→ Problem to work on
The whole listing is to be restated word for word with no images.

→ Extracted records

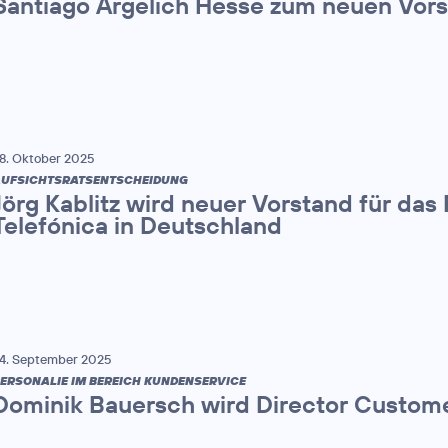
Santiago Argelich Hesse zum neuen Vor
8. Oktober 2025
UFSICHTSRATSENTSCHEIDUNG
Jörg Kablitz wird neuer Vorstand für das
Telefónica in Deutschland
4. September 2025
ERSONALIE IM BEREICH KUNDENSERVICE
Dominik Bauersch wird Director Custome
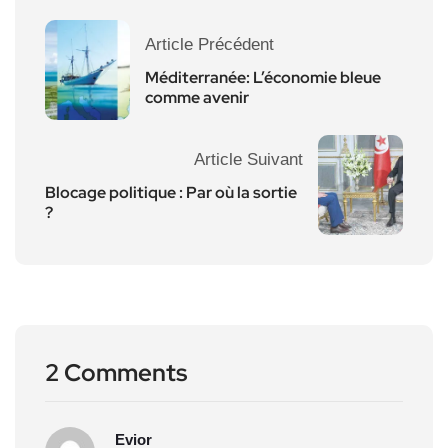
Article Précédent
Méditerranée: L’économie bleue
comme avenir
Article Suivant
Blocage politique : Par où la sortie
?
2 Comments
Evior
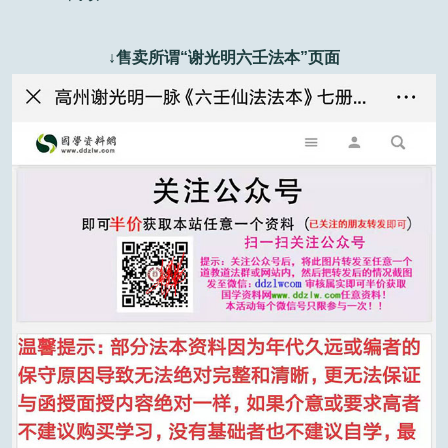
↓
售卖所谓“谢光明六壬法本”页面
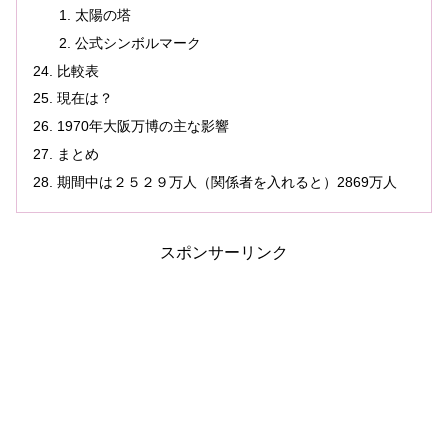
太陽の塔
公式シンボルマーク
比較表
現在は？
1970年大阪万博の主な影響
まとめ
期間中は２５２９万人（関係者を入れると）2869万人
スポンサーリンク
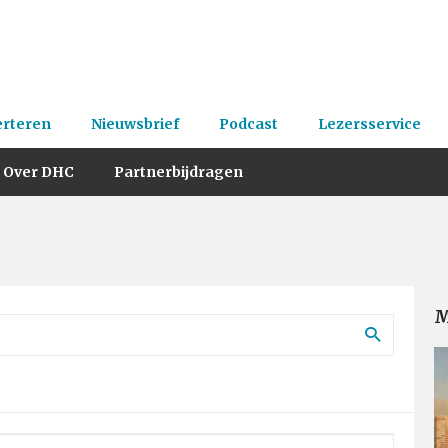
erteren
Nieuwsbrief
Podcast
Lezersservice
Over DHC
Partnerbijdragen
M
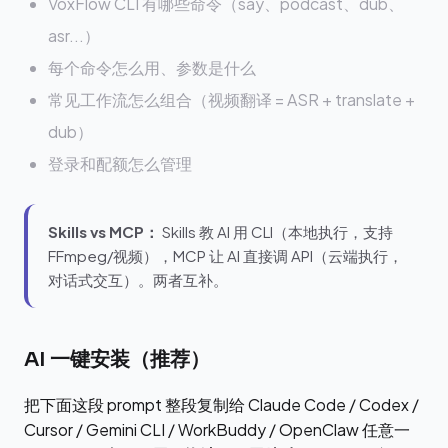
VoxFlow CLI 有哪些命令（say、podcast、dub、
asr...）
每个命令怎么用、参数是什么
常见工作流怎么组合（视频翻译 = ASR + translate +
dub）
登录和配额怎么管理
Skills vs MCP：
Skills 教 AI 用 CLI（本地执行，支持
FFmpeg/视频），MCP 让 AI 直接调 API（云端执行，
对话式交互）。两者互补。
AI 一键安装（推荐）
把下面这段 prompt 整段复制给 Claude Code / Codex /
Cursor / Gemini CLI / WorkBuddy / OpenClaw 任意一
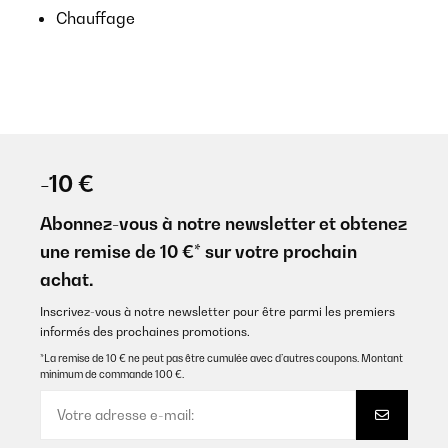
Chauffage
-10 €
Abonnez-vous à notre newsletter et obtenez
une remise de 10 €* sur votre prochain
achat.
Inscrivez-vous à notre newsletter pour être parmi les premiers
informés des prochaines promotions.
*La remise de 10 € ne peut pas être cumulée avec d’autres coupons. Montant
minimum de commande 100 €.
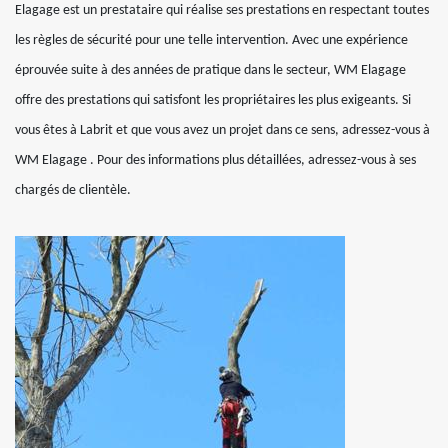
Elagage est un prestataire qui réalise ses prestations en respectant toutes
les règles de sécurité pour une telle intervention. Avec une expérience
éprouvée suite à des années de pratique dans le secteur, WM Elagage
offre des prestations qui satisfont les propriétaires les plus exigeants. Si
vous êtes à Labrit et que vous avez un projet dans ce sens, adressez-vous à
WM Elagage . Pour des informations plus détaillées, adressez-vous à ses
chargés de clientèle.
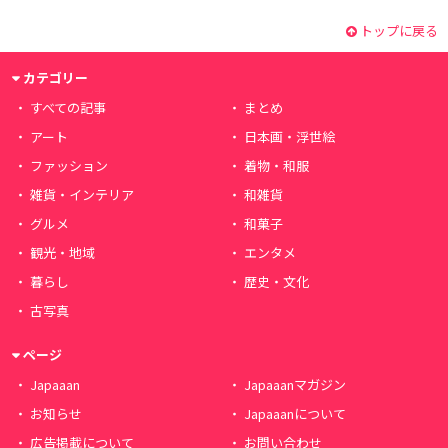
トップに戻る
カテゴリー
すべての記事
まとめ
アート
日本画・浮世絵
ファッション
着物・和服
雑貨・インテリア
和雑貨
グルメ
和菓子
観光・地域
エンタメ
暮らし
歴史・文化
古写真
ページ
Japaaan
Japaaanマガジン
お知らせ
Japaaanについて
広告掲載について
お問い合わせ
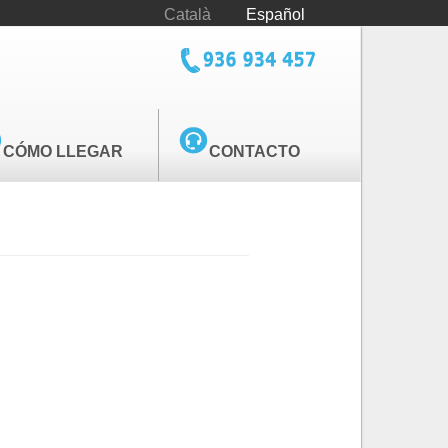
Català
Español
tel_cediv.png
CÓMO LLEGAR
CONTACTO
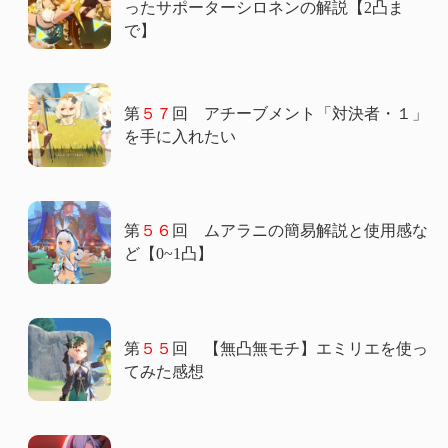
ったサポーターシロネンの解説【2凸ま
で】
第
５７
回 アチーブメント「対決者・１」
を手に入れたい
第
５６
回 ムアラニの簡易解説と使用感な
ど【0~1凸】
第
５５
回 【無凸無モチ】エミリエを使っ
てみた感想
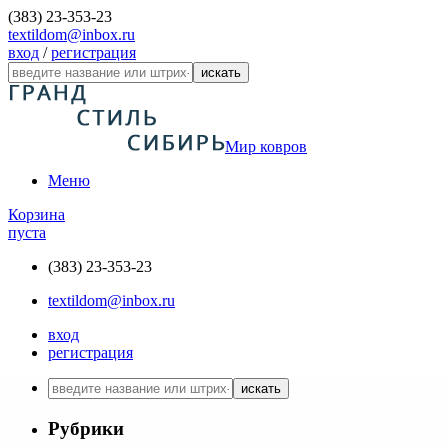
(383) 23-353-23
textildom@inbox.ru
вход
/
регистрация
искать
Мир ковров
Меню
Корзина
пуста
(383) 23-353-23
textildom@inbox.ru
вход
регистрация
искать
Рубрики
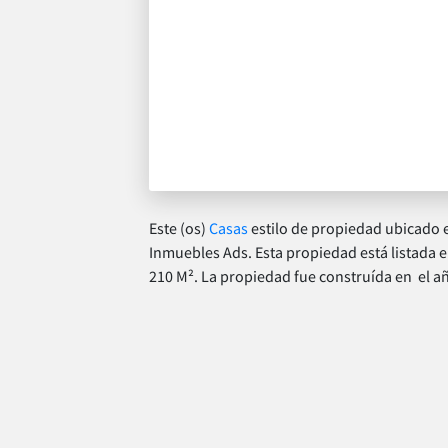
Este (os)
Casas
estilo de propiedad ubicado 
Inmuebles Ads. Esta propiedad está listada en
210 M². La propiedad fue construída en el a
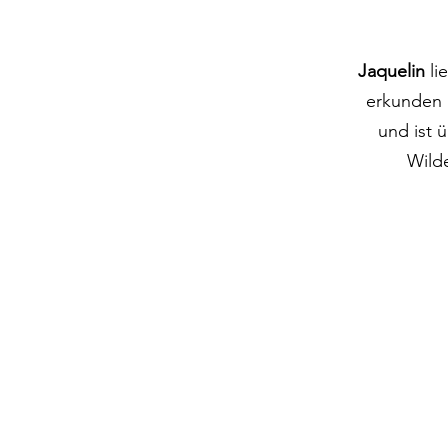
Jaquelin
li
erkunden 
und ist 
Wild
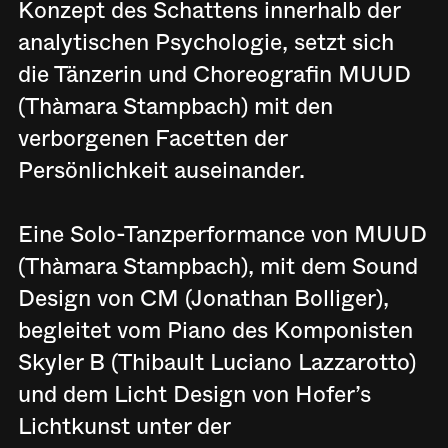
Konzept des Schattens innerhalb der
analytischen Psychologie, setzt sich
die Tänzerin und Choreografin MUUD
(Thàmara Stampbach) mit den
verborgenen Facetten der
Persönlichkeit auseinander.
Eine Solo-Tanzperformance von MUUD
(Thàmara Stampbach), mit dem Sound
Design von CM (Jonathan Bolliger),
begleitet vom Piano des Komponisten
Skyler B (Thibault Luciano Lazzarotto)
und dem Licht Design von Hofer’s
Lichtkunst unter der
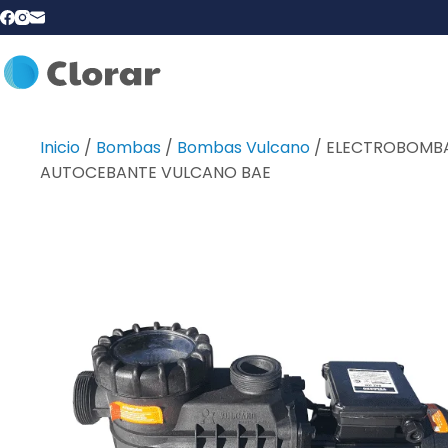
Inicio
/
Bombas
/
Bombas Vulcano
/ ELECTROBOMB
AUTOCEBANTE VULCANO BAE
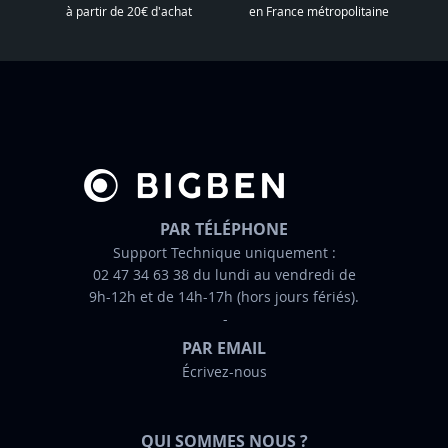
l
à partir de 20€ d'achat
en France métropolitaine
e
t
t
r
e
d
’
i
n
PAR TÉLÉPHONE
f
Support Technique uniquement :
02 47 34 63 38 du lundi au vendredi de
o
9h-12h et de 14h-17h (hors jours fériés).
r
m
PAR EMAIL
a
Écrivez-nous
t
i
o
QUI SOMMES NOUS ?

→ Exercise output
Santiago Argelich Hesse zum neuen Vor
8. Oktober 2025
UFSICHTSRATSENTSCHEIDUNG
Jörg Kablitz wird neuer Vorstand für das
Telefónica in Deutschland
4. September 2025
ERSONALIE IM BEREICH KUNDENSERVICE
Dominik Bauersch wird Director Custome
Article Précédent
Méditerranée: L’économie bleue
comme avenir
Article Suivant
Blocage politique : Par où la sortie
?
2 Comments
Evior
↓
售卖所谓“谢光明六壬法本”页面
太陽の塔
公式シンボルマーク
比較表
現在は？
1970年大阪万博の主な影響
まとめ
期間中は２５２９万人（関係者を入れると）2869万人
スポンサーリンク
erteren
Nieuwsbrief
Podcast
Lezersservice
Over DHC
Partnerbijdragen
M
VoxFlow CLI 有哪些命令（say、podcast、dub、
asr...）
每个命令怎么用、参数是什么
常见工作流怎么组合（视频翻译 = ASR + translate +
dub）
登录和配额怎么管理
Skills vs MCP：
Skills 教 AI 用 CLI（本地执行，支持
FFmpeg/视频），MCP 让 AI 直接调 API（云端执行，
对话式交互）。两者互补。
AI 一键安装（推荐）
把下面这段 prompt 整段复制给 Claude Code / Codex /
Cursor / Gemini CLI / WorkBuddy / OpenClaw 任意一
Chauffage
-10 €
Abonnez-vous à notre newsletter et obtenez
une remise de 10 €* sur votre prochain
achat.
Inscrivez-vous à notre newsletter pour être parmi les premiers
informés des prochaines promotions.
*La remise de 10 € ne peut pas être cumulée avec d’autres coupons. Montant
minimum de commande 100 €.
Elagage est un prestataire qui réalise ses prestations en respectant toutes
les règles de sécurité pour une telle intervention. Avec une expérience
éprouvée suite à des années de pratique dans le secteur, WM Elagage
offre des prestations qui satisfont les propriétaires les plus exigeants. Si
vous êtes à Labrit et que vous avez un projet dans ce sens, adressez-vous à
WM Elagage . Pour des informations plus détaillées, adressez-vous à ses
chargés de clientèle.
トップに戻る
カテゴリー
すべての記事
まとめ
アート
日本画・浮世絵
ファッション
着物・和服
雑貨・インテリア
和雑貨
グルメ
和菓子
観光・地域
エンタメ
暮らし
歴史・文化
古写真
ページ
Japaaan
Japaaanマガジン
お知らせ
Japaaanについて
広告掲載について
お問い合わせ
Català
Español
tel_cediv.png
CÓMO LLEGAR
CONTACTO
ったサポーターシロネンの解説【2凸ま
で】
第
５７
回 アチーブメント「対決者・１」
を手に入れたい
第
５６
回 ムアラニの簡易解説と使用感な
ど【0~1凸】
第
５５
回 【無凸無モチ】エミリエを使っ
てみた感想
(383) 23-353-23
textildom@inbox.ru
вход
/
регистрация
искать
Мир ковров
Меню
Корзина
пуста
(383) 23-353-23
textildom@inbox.ru
вход
регистрация
искать
Рубрики
Este (os)
Casas
estilo de propiedad ubicado 
Inmuebles Ads. Esta propiedad está listada en
210 M². La propiedad fue construída en el a
Jaquelin
li
erkunden 
und ist 
Wild
Konzept des Schattens innerhalb der
analytischen Psychologie, setzt sich
die Tänzerin und Choreografin MUUD
(Thàmara Stampbach) mit den
verborgenen Facetten der
Persönlichkeit auseinander.
Eine Solo-Tanzperformance von MUUD
(Thàmara Stampbach), mit dem Sound
Design von CM (Jonathan Bolliger),
begleitet vom Piano des Komponisten
Skyler B (Thibault Luciano Lazzarotto)
und dem Licht Design von Hofer’s
Lichtkunst unter der
Inicio
/
Bombas
/
Bombas Vulcano
/ ELECTROBOMB
AUTOCEBANTE VULCANO BAE
l
à partir de 20€ d'achat
en France métropolitaine
e
t
t
r
e
d
’
i
n
PAR TÉLÉPHONE
f
Support Technique uniquement :
02 47 34 63 38 du lundi au vendredi de
o
9h-12h et de 14h-17h (hors jours fériés).
r
m
PAR EMAIL
a
Écrivez-nous
t
i
o
QUI SOMMES NOUS ?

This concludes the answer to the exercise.